Paulo Diego da Silva Araújo já responde a nove procedimentos policiais pelos crimes de roubo, roubo de carga, crime contra a fé pública, direção criminosa, furto qualificado, estelionato, além de integrar organização criminosa. — Foto: Polícia Civil/Divulgação

'Dino' foi preso em uma residência na cidade de Salto, a 120 quilômetros da capital paulista.

Um dos homens mais procurados do Ceará e responsável por colocar um carro-bomba ao lado da Assembleia Legislativa, em Fortaleza, em 2016 foi preso, neste domingo (9), durante uma operação da Polícia Civil em Salto, a 120 km de São Paulo.

De acordo com o secretário da Segurança Pública do Ceará, Sandro Caron, Paulo Diego da Silva Araújo, o “Dino”, era a principal liderança de uma facção criminosa paulista instalada no Ceará e que a participação dele no possível atentado está comprovada.
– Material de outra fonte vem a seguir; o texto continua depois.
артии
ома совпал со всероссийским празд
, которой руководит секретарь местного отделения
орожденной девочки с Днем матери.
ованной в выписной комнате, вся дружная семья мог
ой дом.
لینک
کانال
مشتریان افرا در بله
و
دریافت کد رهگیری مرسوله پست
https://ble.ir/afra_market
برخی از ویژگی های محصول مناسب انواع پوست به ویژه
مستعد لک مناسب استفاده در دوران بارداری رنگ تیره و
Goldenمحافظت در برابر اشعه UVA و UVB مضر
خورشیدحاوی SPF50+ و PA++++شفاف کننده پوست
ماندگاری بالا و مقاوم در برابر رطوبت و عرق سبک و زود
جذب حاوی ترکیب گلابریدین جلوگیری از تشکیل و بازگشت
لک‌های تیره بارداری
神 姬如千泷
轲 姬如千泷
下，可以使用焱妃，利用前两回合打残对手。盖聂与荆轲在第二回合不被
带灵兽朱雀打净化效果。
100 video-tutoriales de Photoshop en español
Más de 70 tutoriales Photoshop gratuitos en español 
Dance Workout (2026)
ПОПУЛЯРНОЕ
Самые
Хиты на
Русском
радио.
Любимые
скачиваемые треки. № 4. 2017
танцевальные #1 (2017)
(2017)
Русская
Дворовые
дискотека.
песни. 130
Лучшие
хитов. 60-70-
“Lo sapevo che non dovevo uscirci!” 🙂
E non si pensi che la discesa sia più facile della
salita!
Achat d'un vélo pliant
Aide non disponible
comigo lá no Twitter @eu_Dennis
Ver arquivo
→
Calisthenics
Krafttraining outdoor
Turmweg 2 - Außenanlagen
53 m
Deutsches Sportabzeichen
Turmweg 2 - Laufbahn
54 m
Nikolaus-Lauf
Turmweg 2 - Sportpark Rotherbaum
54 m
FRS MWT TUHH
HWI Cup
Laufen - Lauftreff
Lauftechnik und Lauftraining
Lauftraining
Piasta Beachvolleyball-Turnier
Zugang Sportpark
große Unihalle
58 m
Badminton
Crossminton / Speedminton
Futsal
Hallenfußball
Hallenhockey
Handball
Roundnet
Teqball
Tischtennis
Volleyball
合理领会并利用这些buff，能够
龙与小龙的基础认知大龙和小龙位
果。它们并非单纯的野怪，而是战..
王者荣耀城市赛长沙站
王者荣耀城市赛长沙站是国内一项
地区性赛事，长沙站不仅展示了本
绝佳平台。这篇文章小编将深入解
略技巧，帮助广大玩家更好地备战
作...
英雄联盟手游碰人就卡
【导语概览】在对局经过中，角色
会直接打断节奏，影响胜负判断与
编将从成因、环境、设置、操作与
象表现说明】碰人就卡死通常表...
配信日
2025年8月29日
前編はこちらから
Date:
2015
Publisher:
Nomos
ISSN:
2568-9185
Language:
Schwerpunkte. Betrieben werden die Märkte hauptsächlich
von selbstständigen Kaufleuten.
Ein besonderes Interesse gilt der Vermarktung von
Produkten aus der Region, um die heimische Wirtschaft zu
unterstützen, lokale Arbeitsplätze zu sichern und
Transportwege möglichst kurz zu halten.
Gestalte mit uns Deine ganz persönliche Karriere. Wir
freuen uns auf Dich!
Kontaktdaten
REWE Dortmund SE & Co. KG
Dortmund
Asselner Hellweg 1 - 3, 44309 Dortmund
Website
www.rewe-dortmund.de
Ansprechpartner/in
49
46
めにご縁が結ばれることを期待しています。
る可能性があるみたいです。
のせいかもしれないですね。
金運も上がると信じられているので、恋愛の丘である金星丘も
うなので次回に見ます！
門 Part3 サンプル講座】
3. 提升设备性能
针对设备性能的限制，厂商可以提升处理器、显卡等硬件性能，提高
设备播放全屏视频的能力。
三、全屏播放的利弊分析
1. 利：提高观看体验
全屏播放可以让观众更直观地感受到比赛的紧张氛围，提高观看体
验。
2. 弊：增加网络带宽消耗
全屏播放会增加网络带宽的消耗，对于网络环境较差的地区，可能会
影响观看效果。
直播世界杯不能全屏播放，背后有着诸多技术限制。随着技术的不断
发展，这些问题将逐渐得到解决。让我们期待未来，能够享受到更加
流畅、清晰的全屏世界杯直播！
"Confirmou essa sua participação. Ele tem o envolvimento naquele atentado ondes eles colocaram um veículo com explosivos próximo ao prédio. Isso prova o nível de audácia do envolvimento dele no crime", afirmou.

Ainda segundo o secretário, o motivo do atentado seria a votação de um projeto na Assembleia Legislativa.

“Isso se devia a um projeto que seria votado. E isso, então, mostra a audácia desses criminosos que tentaram praticar esse ato como forma de intimidação", disse.

O suspeito foi preso por policiais civis da Delegacia de Combate às Ações Criminosas Organizadas (Draco) da Polícia Civil do Ceará. No momento da abordagem, o homem tentou fugir, porém, foi contido pelos policiais civis. Com ele, foi apreendido um aparelho celular.

Extensa lista de crimes

Paulo Diego já responde a nove procedimentos policiais pelos crimes de roubo, roubo de carga, crime contra a fé pública, direção criminosa, furto qualificado, estelionato, além de integrar organização criminosa. Ele foi incluído na Lista de Recompensas da SSPDS em março deste ano. É considerado chefe de uma organização criminosa com atuação em Fortaleza. Além de atuar no narcotráfico e ser investigado po ataques a prédios públicos no Ceará. A recompensa por informações que levassem a localização do suspeito era de R$ 7 mil.

"Ele era a grande liderança. Ele tinha uma atuação de muitos anos no tráfico internacional de drogas. Ele integrava uma organização criminosa paulista que se instalou aqui no Estado. Além de ter antecedentes por roubo de carga dentre outros crimes”, afirmou Sandro Caron.